The risks of legalization are too great for Owen who notes, “This is an intoxicant.” Legalization will lead to putting more youth at risk, traffic fatalities and abuse.
Medical marijuana on ballot, too
There are 37 states that have legalized medical marijuana, among them South Dakota’s neighbors Iowa, North Dakota and Minnesota. It’s also on the ballot in Nebraska this year.
IM26 backer Mentele said the measure was written to “help people with low incomes access medicine that can be very expensive.” The measure also allows for the home cultivation of a small amount of marijuana.
Mentele’s IM26 “pro” statement on the 2020 ballot question pamphlet quotes Gov. Kristi Noem on “trusting our citizens to exercise their personal responsibility to do what’s best for themselves and their loved ones.”
“That trust and weight should also be applied to cannabis,” Mentele said, noting that the passage of IM26 would get people who are currently circumventing the law into a legal market.
“We’re just trying to keep people out of prison,” Mentele said. “The narrative that this will create new users is false. Just because it’s legal doesn’t mean you have to do it.”
Medical group opposes IM26
“Medical marijuana is a misnomer,” according to Benjamin Aaker, MD, president of the South Dakota State Medical Association. Aaker notes that marijuana has about 400 different chemicals.

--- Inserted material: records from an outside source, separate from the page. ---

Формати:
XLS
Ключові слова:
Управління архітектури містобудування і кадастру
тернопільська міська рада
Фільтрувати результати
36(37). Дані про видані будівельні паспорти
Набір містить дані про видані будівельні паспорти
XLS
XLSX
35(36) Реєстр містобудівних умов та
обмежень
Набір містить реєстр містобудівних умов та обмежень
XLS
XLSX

Legitimate medications are approved by the Food and Drug Administration. “We have active ingredients identified,” Aaker said. “We know the dose to give.”
There are no prescriptions written for medical marijuana. A patient with a chronic ailment would get a card from the doctor that would allow the patient to purchase marijuana at a dispensary.
Aaker said that voters considering legalizing medical marijuana should know that what they are voting for already exists. Marinol uses synthetic THC, the active ingredient in marijuana. It’s an FDA-approved drug for the relief of post-chemotherapy nausea.
“We can give it as a legitimate drug,” Aaker said. “We can already prescribe it right now.”
The SDSMA also opposes Amendment A. Marijuana use has the same harmful effects as smoking, Aaker said, and can lead to decreased judgment and response time, impairs adolescent brain development and can lead to schizophrenia.
Aaker predicts that if recreational marijuana is legalized it will lead to increased traffic accidents and more psychiatric diagnoses.
Both questions – Amendment A and IM26 – are on the statewide ballot in the Nov. 3 general election. Absentee voting begins Sept. 18.